The graduates are being kept like cattle in some vast (yet way too hot) room in the bowels of the Coliseum. We're standing in "lines" (how can 500 people stand in lines in a room shaped like a rectangle?!) according to our department waiting to walk out to our seats. And I'm clutching my phone waiting and waiting.
Finally my brother calls to say he's here. So holding my cap and doing what I like to think of as a light-brisk jog of urgency (in my heels) go out to meet him on the curb. I grab my stole, say some sort of thank you and 'jog' back into the Coliseum tunnel to don my garb.

At which point I discover my tassel is AWOL.

Ok. Now. *breathe* The tassel is important. I need it.

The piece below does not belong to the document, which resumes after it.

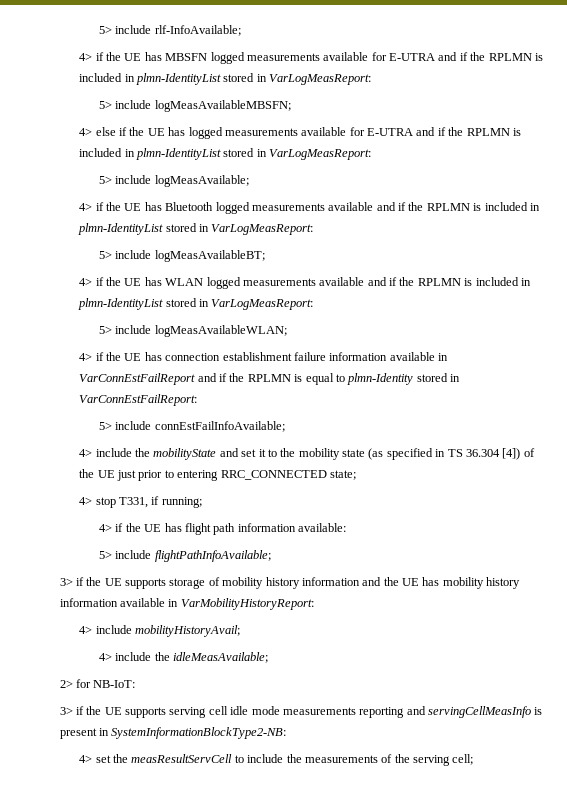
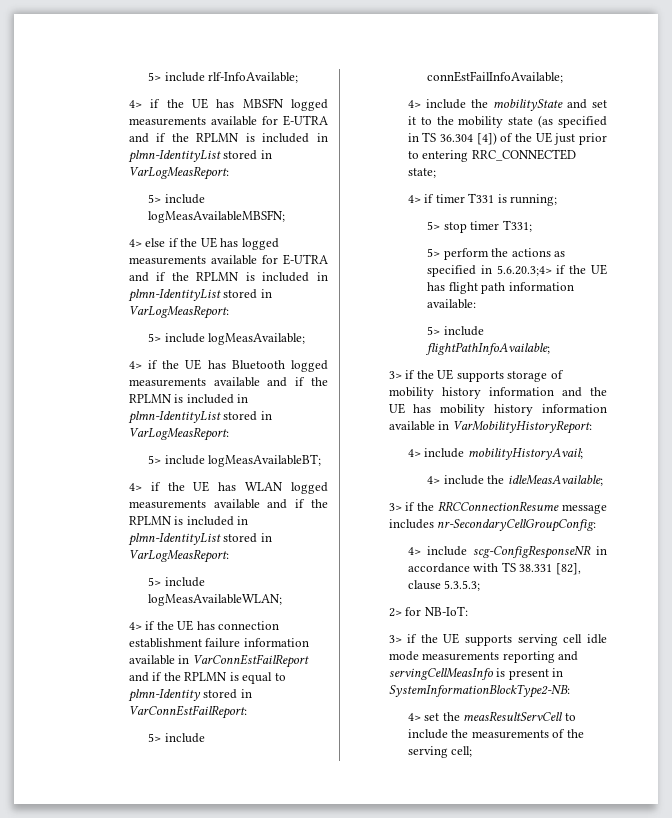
[95,496,202,508] [99,524,113,532] stop T331, if running; // 4> -> [424,193,558,206] [427,220,532,233] [427,248,566,260] [427,265,552,277] if timer T331 is running; // 5> stop timer T331; // 5> perform the actions as specified in 5.6.20.3;4>
(269, 657) none -> [388,501,607,514] [388,519,597,532] [407,545,607,559] [407,562,581,575] [407,580,481,591] // 3> if the RRCConnectionResume message includes nr-SecondaryCellGroupConfig: // 4> include scg-ConfigResponseNR in accordance with TS 38.331 [82], clause 5.3.5.3;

I bet that it fell off my hat when I 'jogged' out to meet my brother. In the most panicked ten seconds of the day, I RUN out the tunnel to see my tassel laying like a wounded animal on the sidewalk. I yell out "Mine!" to no one and grab it. I've got all my stuff. At last.

With the help of a kind friend in the cattle room, I assemble my graduate look. Big sigh of relief. We walk out into a Coliseum full of cheering people. "Yay you're finally done! We're so proud of you and glad we don't have to make payments on your tuition anymore!"

It takes me forever and an age to find my family sitting to the top right. I wave, they wave and then we all sit down for the next two hours to watch like 499 of my closest stranger friends graduate. It's weird to be a witness to such a pivotal moment in a person's life and yet you don't know them.

Then I walked the stage (YES) and didn't trip/fall/stumble (DOUBLE-YES)

After the ceremony all the graduates are marched out triumphantly and we go through a tunnel that winds up with us outside on of the Coliseum gates shivering and holding our green folders that contain a letter from the Registar stating that we'll get diplomas once it goes through that we've met all requirements. Nice.

There were difficulties locating my family after the ceremony because I neglected to have a cell phone with me and I'm not as good at sending out brain signals as I think. Finally after at least 20-30 cold minutes we find each other at which point everyone is a bit displeased. But all anger is muffled by the blanket of the fact that I AM A GRADUATE NOW YAY and no one gets to be too mad at least until tomorrow.

We went to dinner and that was lovely and then everyone was very tired and we went home. The end.
Now I'm an alumni.
I know that seems like an abrupt end to the little epic story going on here but honestly just telling the whole thing is tiring. But it was fun, and I'm glad it's over. Now that's a sentence that sums up college.